• **Your instructions**: Gather all lines in the records below that include the word "nicht".

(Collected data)
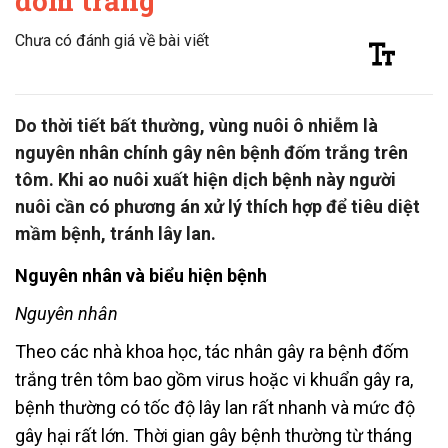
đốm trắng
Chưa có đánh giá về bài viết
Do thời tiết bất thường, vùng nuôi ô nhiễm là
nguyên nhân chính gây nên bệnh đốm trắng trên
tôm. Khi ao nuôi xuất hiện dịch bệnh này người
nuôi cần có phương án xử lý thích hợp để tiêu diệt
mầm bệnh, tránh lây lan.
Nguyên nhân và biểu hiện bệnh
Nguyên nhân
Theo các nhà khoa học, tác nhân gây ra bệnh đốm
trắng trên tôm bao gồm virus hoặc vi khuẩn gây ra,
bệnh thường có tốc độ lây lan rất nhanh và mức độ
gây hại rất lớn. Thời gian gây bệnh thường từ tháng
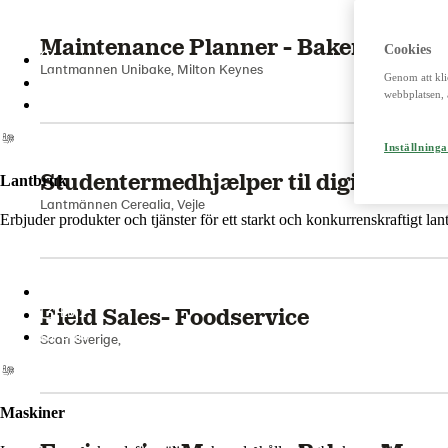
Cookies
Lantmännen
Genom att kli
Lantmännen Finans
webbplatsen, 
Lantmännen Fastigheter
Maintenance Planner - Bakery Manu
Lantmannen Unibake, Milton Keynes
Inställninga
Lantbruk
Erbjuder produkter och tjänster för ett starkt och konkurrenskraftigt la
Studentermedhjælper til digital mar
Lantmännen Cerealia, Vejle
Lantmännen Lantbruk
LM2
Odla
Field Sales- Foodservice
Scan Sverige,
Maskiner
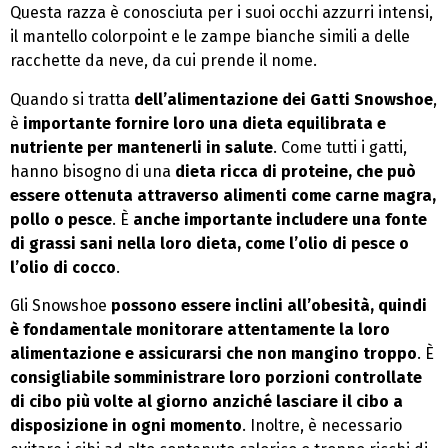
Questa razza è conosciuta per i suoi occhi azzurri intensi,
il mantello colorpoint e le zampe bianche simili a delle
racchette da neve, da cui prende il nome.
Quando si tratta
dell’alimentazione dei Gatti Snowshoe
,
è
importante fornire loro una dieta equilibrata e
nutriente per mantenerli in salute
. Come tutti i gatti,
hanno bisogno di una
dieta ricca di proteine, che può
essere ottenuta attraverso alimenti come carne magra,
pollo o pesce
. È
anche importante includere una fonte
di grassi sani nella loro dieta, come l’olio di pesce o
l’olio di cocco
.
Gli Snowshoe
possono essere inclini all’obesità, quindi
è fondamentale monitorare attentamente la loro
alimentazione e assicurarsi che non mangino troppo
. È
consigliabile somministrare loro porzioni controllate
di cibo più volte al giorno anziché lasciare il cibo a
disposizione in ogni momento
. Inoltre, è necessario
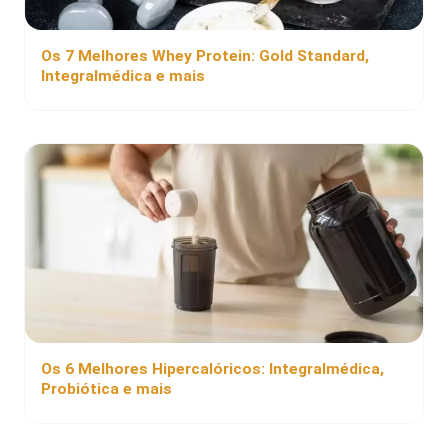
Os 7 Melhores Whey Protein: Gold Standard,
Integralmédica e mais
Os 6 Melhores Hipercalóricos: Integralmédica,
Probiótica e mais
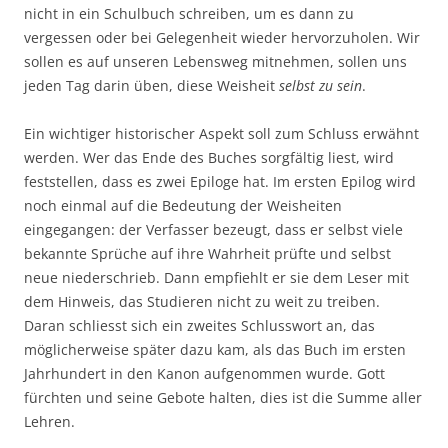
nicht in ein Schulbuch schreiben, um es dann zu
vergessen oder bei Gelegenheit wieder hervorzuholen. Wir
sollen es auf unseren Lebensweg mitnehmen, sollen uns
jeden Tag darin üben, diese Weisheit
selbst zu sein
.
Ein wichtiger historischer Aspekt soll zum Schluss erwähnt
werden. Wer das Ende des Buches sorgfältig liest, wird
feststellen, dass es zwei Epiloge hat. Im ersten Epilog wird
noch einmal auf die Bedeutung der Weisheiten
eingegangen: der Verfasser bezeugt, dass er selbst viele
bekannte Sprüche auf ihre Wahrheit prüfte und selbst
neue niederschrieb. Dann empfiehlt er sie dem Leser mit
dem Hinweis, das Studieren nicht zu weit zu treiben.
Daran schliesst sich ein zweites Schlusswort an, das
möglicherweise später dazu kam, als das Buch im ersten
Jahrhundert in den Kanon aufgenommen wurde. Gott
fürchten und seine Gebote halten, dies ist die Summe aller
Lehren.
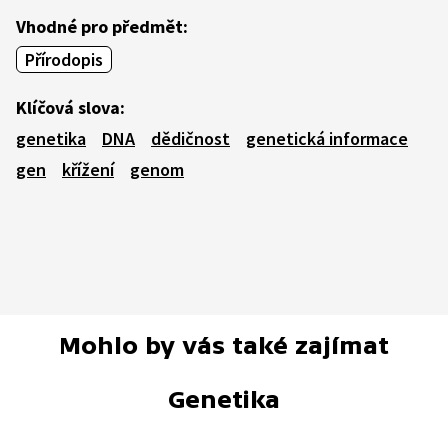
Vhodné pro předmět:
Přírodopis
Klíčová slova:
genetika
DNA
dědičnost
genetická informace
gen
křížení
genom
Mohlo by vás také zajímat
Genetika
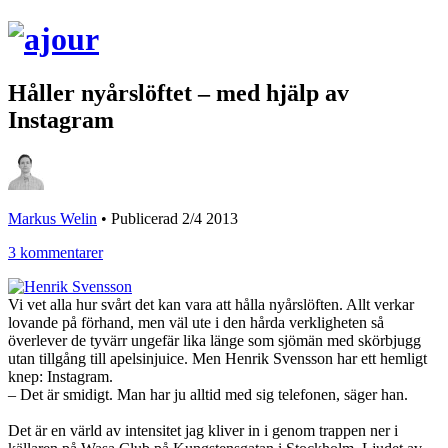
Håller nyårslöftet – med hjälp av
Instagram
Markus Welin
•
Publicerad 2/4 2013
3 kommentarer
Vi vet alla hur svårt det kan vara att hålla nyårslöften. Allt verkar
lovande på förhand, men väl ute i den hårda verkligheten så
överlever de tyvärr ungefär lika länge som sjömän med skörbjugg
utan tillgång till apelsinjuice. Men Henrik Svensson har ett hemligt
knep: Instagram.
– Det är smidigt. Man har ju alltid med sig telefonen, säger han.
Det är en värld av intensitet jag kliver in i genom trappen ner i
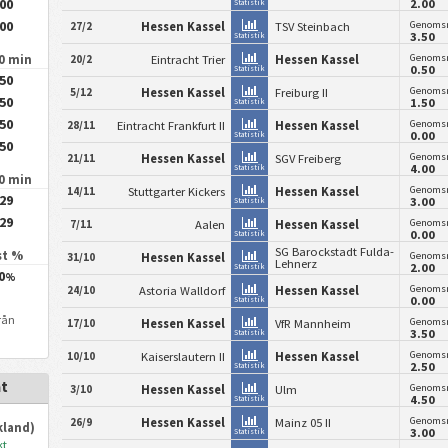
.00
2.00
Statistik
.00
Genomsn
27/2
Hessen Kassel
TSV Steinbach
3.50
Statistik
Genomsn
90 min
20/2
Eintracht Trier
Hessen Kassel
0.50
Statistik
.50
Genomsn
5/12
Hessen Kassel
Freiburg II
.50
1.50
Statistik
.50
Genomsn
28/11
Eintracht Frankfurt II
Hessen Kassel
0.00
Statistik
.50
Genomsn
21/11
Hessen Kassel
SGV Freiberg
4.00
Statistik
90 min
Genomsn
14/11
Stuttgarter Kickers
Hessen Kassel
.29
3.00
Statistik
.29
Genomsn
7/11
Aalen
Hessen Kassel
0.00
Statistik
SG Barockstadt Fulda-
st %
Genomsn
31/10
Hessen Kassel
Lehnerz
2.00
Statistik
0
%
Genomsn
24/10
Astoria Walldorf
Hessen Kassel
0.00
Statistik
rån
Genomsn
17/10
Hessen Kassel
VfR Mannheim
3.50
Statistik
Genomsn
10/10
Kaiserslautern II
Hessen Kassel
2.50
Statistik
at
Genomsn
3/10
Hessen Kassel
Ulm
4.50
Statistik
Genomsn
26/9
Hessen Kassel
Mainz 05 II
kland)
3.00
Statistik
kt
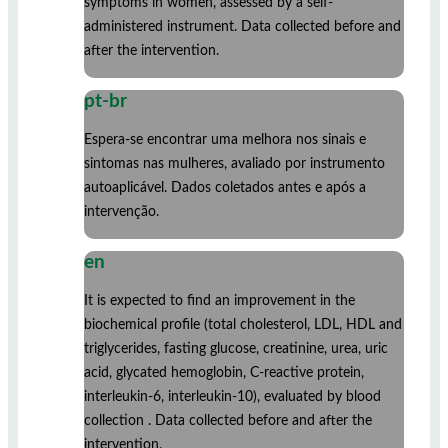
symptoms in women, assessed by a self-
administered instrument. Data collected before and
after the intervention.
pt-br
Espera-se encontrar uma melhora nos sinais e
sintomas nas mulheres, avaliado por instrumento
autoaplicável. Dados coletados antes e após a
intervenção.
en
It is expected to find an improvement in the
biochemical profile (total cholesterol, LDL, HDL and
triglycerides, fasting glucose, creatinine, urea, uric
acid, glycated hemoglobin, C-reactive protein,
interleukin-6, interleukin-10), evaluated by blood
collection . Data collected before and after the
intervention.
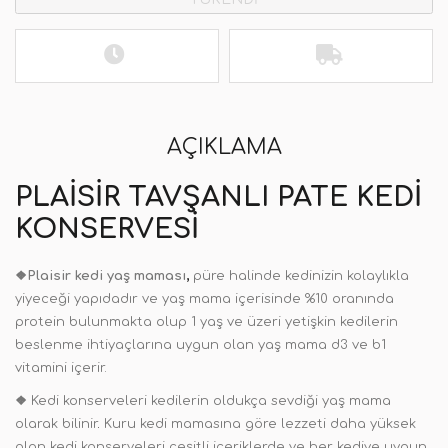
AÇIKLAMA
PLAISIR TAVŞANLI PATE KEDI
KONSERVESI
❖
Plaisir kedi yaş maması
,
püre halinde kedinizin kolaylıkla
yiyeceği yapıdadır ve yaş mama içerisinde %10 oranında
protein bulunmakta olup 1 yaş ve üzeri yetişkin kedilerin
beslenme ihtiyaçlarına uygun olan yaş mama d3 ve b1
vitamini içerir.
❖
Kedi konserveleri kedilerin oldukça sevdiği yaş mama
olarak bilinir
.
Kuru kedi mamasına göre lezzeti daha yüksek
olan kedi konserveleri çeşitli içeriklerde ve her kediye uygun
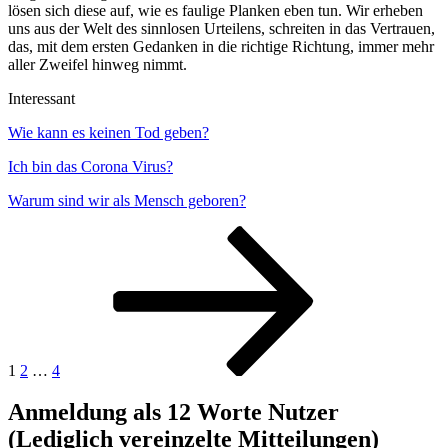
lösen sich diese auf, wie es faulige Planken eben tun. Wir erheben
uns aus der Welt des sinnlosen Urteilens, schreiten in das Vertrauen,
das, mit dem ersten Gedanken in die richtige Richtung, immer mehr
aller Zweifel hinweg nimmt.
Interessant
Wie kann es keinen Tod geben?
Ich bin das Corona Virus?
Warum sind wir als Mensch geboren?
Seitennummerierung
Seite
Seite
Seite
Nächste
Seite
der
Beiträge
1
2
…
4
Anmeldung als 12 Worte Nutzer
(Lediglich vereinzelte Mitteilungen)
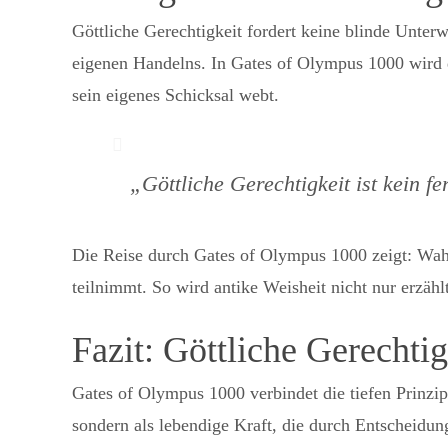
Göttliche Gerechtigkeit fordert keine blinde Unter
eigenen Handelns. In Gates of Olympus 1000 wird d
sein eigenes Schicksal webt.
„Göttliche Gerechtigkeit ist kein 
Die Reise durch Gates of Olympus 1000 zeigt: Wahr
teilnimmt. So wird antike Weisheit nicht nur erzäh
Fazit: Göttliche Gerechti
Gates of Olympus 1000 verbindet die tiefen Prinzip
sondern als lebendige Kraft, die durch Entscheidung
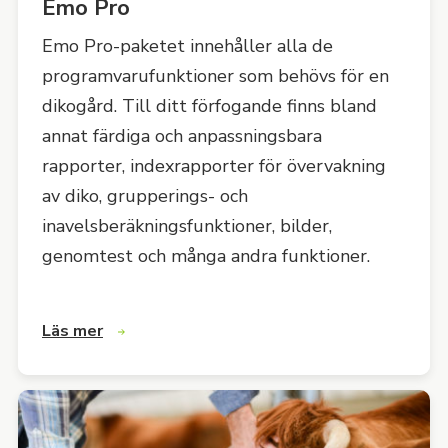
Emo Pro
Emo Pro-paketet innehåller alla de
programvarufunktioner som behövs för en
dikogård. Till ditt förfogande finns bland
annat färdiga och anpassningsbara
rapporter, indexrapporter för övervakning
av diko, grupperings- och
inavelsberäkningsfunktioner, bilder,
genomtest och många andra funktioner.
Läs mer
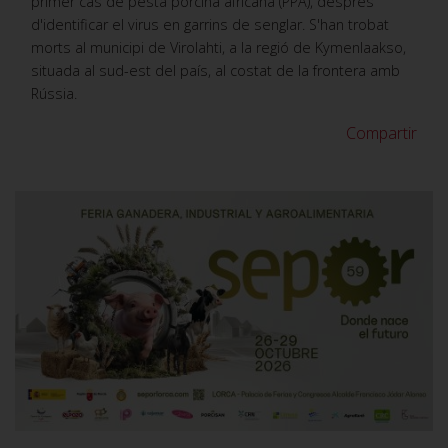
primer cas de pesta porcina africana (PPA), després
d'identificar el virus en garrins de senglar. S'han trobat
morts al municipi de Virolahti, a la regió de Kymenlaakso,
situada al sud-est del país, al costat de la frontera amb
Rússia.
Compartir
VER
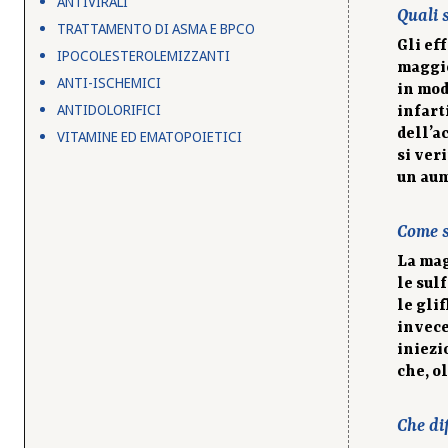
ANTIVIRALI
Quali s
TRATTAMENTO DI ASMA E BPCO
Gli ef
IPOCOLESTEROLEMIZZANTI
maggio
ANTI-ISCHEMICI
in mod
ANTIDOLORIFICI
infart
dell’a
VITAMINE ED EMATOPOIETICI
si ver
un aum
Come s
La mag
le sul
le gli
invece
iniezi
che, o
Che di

• **Written reply**:
nicht in ein Schulbuch schreiben, um es dann zu
dem Hinweis, das Studieren nicht zu weit zu treiben.
teilnimmt. So wird antike Weisheit nicht nur erzäh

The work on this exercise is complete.